REQUIREMENT: The first line of the listing opens the range and the line with "f_number: 5.6" closes it; repeat those lines and all between them word for word, leaving out the pictures.

______________________________

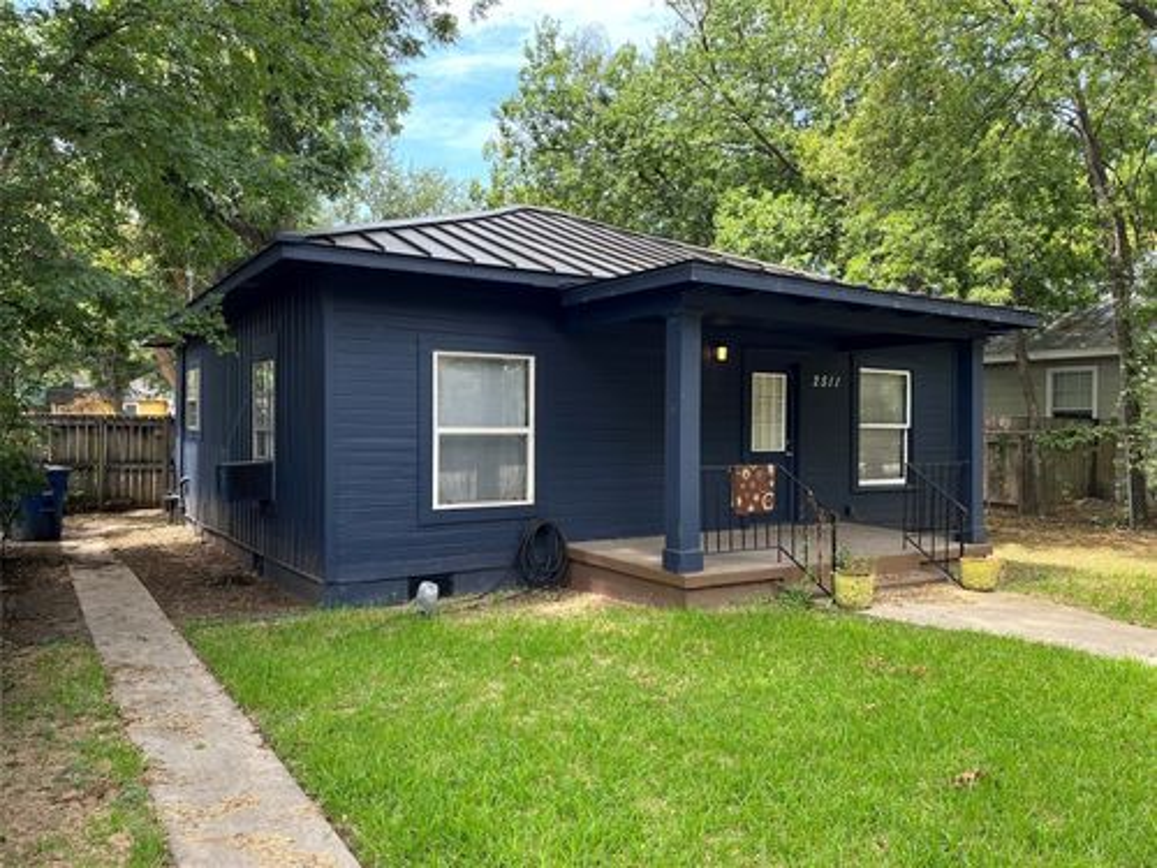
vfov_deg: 53.1
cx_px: 578
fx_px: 869
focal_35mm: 26
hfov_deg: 67.3
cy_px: 434
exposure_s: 1/313
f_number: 1.6
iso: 50
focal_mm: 5.1
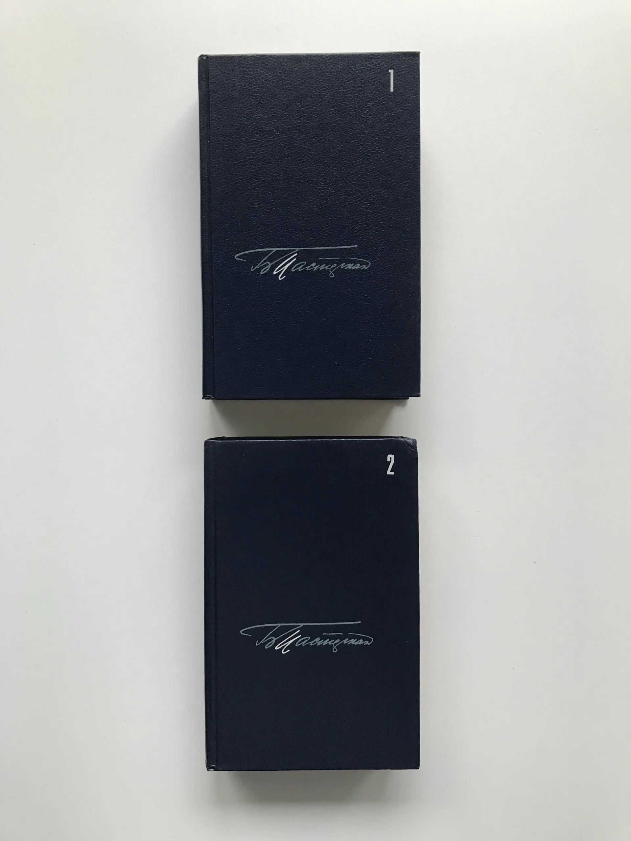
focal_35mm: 28
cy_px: 420
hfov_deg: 49.7
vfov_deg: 63.4
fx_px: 681
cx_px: 316
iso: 32
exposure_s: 1/33
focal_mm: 3.99
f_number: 1.8
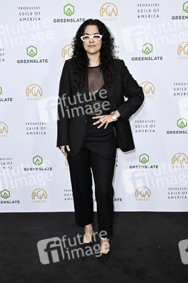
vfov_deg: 50.7
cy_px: 142
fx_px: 298
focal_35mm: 38
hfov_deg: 35.0
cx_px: 94
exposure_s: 1/320
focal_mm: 38
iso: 2000
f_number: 5.6
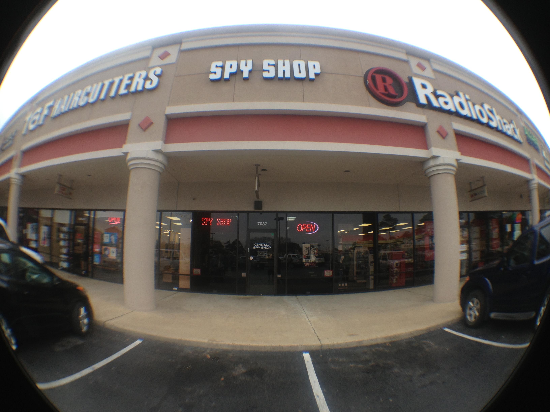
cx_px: 275
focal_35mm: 35
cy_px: 206
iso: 50
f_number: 2.4
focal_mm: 4.28
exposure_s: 1/219
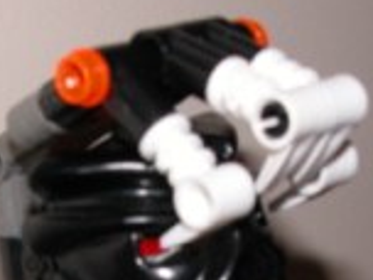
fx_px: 1681
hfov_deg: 12.6
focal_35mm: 156
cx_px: 101
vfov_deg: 9.4
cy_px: 364
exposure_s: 1/60.3
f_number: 5.5
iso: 100
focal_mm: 13.7
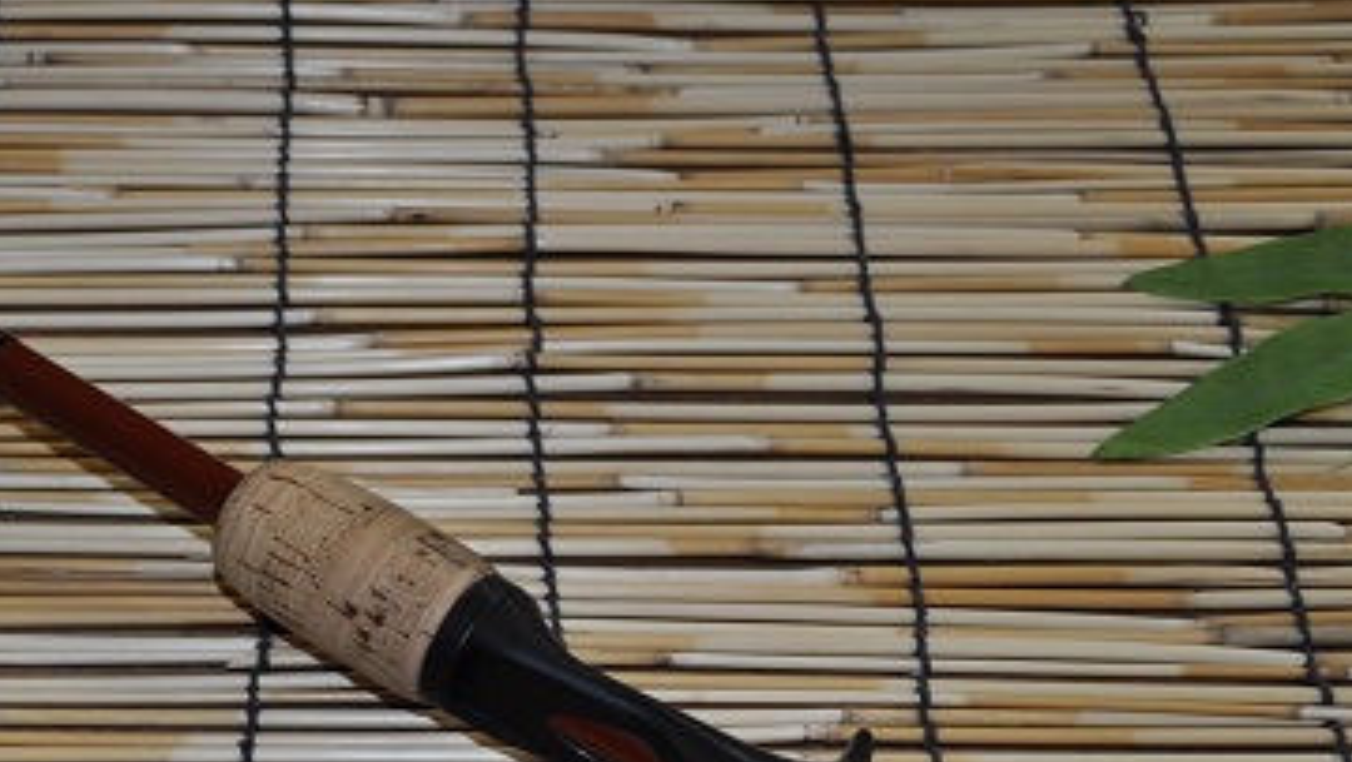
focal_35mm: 73
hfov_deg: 28.7
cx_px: 421
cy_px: 702
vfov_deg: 16.3
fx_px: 2619
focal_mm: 26
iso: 320
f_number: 4.2
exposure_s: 1/60
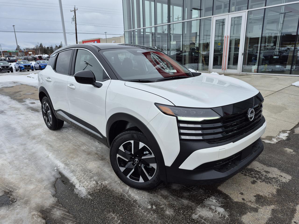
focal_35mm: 23
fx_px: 199
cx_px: 150
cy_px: 112
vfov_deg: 58.9
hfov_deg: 73.9
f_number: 1.8
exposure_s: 1/1440
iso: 25
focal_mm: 5.4
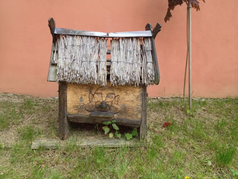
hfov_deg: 52.6
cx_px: 119
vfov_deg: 40.7
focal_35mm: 35
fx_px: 241
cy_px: 90
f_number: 2.4
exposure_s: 1/211
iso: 50
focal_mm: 4.28
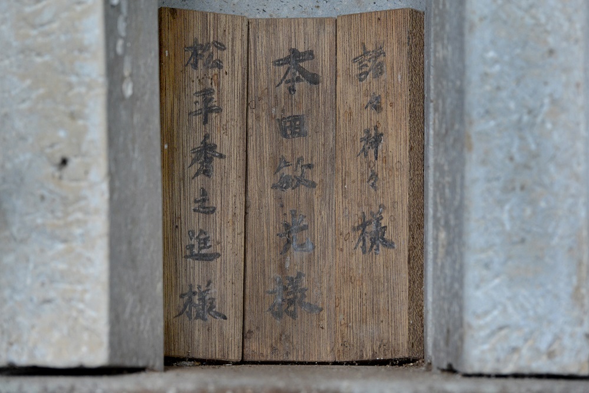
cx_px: 294
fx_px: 6545
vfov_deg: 3.4
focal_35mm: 400
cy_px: 196
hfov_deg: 5.2
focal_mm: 400
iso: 1600
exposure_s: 1/100
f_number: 11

______________________________

SOLUTION TO THIS EXERCISE:
vfov_deg: 53.1
cx_px: 578
fx_px: 869
focal_35mm: 26
hfov_deg: 67.3
cy_px: 434
exposure_s: 1/313
f_number: 1.6
iso: 50
focal_mm: 5.1
focal_35mm: 28
cy_px: 420
hfov_deg: 49.7
vfov_deg: 63.4
fx_px: 681
cx_px: 316
iso: 32
exposure_s: 1/33
focal_mm: 3.99
f_number: 1.8
vfov_deg: 50.7
cy_px: 142
fx_px: 298
focal_35mm: 38
hfov_deg: 35.0
cx_px: 94
exposure_s: 1/320
focal_mm: 38
iso: 2000
f_number: 5.6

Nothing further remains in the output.